Exercise prompt →
When a line of the entries contains the word "không", report that line.

─── Dataset content

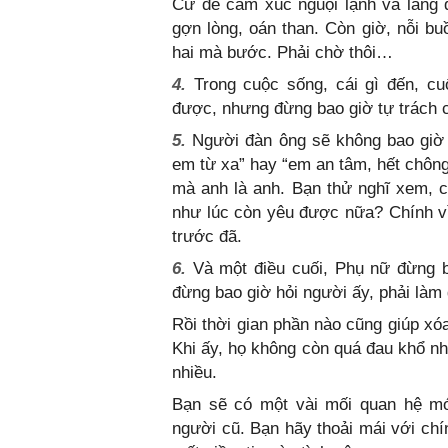
Cứ để cảm xúc nguội lạnh và lãng 
gợn lòng, oán than. Còn giờ, nỗi b
hai mà bước. Phải chờ thôi…
4.
Trong cuộc sống, cái gì đến, cu
được, nhưng đừng bao giờ tự trách 
5.
Người đàn ông sẽ không bao giờ 
em từ xa” hay “em an tâm, hết chông 
mà anh là anh. Bạn thử nghĩ xem, c
như lúc còn yêu được nữa? Chính v
trước đã.
6.
Và một điều cuối, Phụ nữ đừng b
đừng bao giờ hỏi người ấy, phải làm 
Rồi thời gian phần nào cũng giúp xóa
Khi ấy, họ không còn quá đau khổ n
nhiều.
Bạn sẽ có một vài mối quan hệ mới
người cũ. Bạn hãy thoải mái với ch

──────

Output for this task →
Người đàn ông sẽ không bao giờ 
Khi ấy, họ không còn quá đau khổ n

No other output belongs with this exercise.